[Entries taken from a collection]
>>>

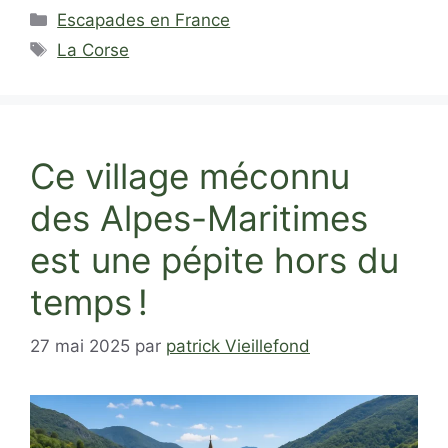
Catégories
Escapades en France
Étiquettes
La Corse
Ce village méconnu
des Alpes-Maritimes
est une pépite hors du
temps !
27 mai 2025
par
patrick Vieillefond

<<<

All the records above must be retyped exactly, except for their pictures.

Catégories
Escapades en France
Étiquettes
La Corse
Ce village méconnu
des Alpes-Maritimes
est une pépite hors du
temps !
27 mai 2025
par
patrick Vieillefond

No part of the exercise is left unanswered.